= WHAT IS NEEDED =
Exactly as written, reproduce the lines from the beginning of the data through the line containing "ring pip: (222, 300)"; the pictures are not reproduced.

Images with localized body landmarks
• • • • •
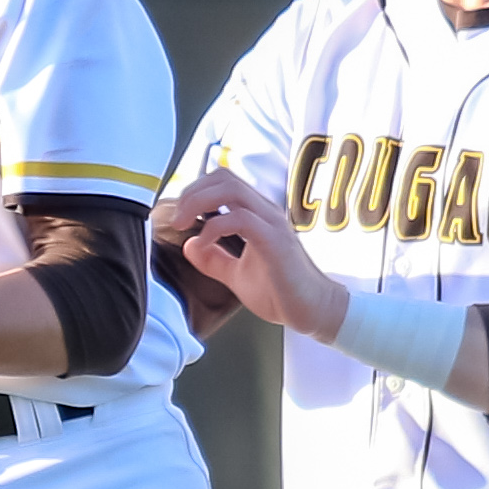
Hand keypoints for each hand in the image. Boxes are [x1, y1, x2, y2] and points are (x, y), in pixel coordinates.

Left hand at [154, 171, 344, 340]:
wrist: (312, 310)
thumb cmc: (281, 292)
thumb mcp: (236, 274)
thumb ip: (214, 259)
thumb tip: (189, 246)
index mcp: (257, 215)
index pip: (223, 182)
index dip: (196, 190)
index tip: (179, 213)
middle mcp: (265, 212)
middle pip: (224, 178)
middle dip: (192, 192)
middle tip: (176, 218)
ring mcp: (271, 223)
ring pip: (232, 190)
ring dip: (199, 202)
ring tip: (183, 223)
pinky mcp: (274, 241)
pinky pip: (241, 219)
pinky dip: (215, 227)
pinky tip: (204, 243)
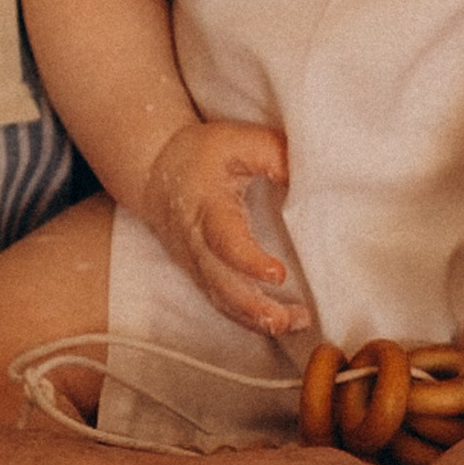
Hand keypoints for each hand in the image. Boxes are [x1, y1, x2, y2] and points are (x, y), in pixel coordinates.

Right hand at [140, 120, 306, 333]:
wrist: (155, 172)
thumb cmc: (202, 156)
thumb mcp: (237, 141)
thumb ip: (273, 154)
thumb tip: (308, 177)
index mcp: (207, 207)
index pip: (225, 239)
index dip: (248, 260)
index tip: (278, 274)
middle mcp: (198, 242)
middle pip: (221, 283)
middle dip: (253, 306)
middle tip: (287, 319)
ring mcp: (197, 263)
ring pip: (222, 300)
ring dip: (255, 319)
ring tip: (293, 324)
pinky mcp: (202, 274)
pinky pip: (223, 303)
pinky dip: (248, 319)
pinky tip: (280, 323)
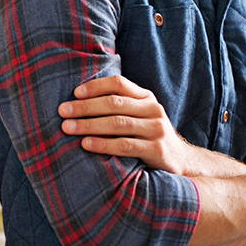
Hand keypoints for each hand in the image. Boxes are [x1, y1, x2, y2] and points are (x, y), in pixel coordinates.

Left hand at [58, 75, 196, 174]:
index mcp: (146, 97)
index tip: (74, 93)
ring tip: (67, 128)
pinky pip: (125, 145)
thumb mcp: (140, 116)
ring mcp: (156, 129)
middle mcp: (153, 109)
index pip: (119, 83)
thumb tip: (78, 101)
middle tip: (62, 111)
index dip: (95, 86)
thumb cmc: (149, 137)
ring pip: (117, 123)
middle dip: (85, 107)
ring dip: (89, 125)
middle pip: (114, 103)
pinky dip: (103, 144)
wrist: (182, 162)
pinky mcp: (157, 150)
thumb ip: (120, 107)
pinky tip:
• • • • •
= THE COMPLETED TASK =
Hand keypoints for each hand in the image. Boxes are [x1, y1, x2, y2] and points are (x, y), in pixel coordinates.

Left hand at [154, 171, 344, 340]:
wrist: (312, 310)
thumb cmc: (281, 292)
thumb mcp: (236, 274)
thumb ip: (214, 259)
thumb tip: (189, 246)
index mcp: (257, 215)
index pip: (223, 182)
index dip: (196, 190)
index tip: (179, 213)
middle mcp: (265, 212)
middle pip: (224, 178)
middle dip: (192, 192)
middle tip: (176, 218)
ring mcp: (271, 223)
ring pip: (232, 190)
ring dip: (199, 202)
ring tip: (183, 223)
pinky mcp: (274, 241)
pinky pip: (241, 219)
pinky dip: (215, 227)
pinky tip: (204, 243)
Hand keypoints for each hand in the image. Boxes are [x1, y1, x2, y2] and points are (x, y), in pixel coordinates.

Right hand at [140, 120, 306, 333]:
wrist: (155, 172)
thumb cmc: (202, 156)
thumb mcp: (237, 141)
thumb ip: (273, 154)
thumb tip: (308, 177)
index mcp: (207, 207)
index pip: (225, 239)
index dip: (248, 260)
index tip: (278, 274)
middle mcp: (198, 242)
middle pip: (221, 283)
middle dip: (253, 306)
middle tip: (287, 319)
ring mcp: (197, 263)
ring pip: (222, 300)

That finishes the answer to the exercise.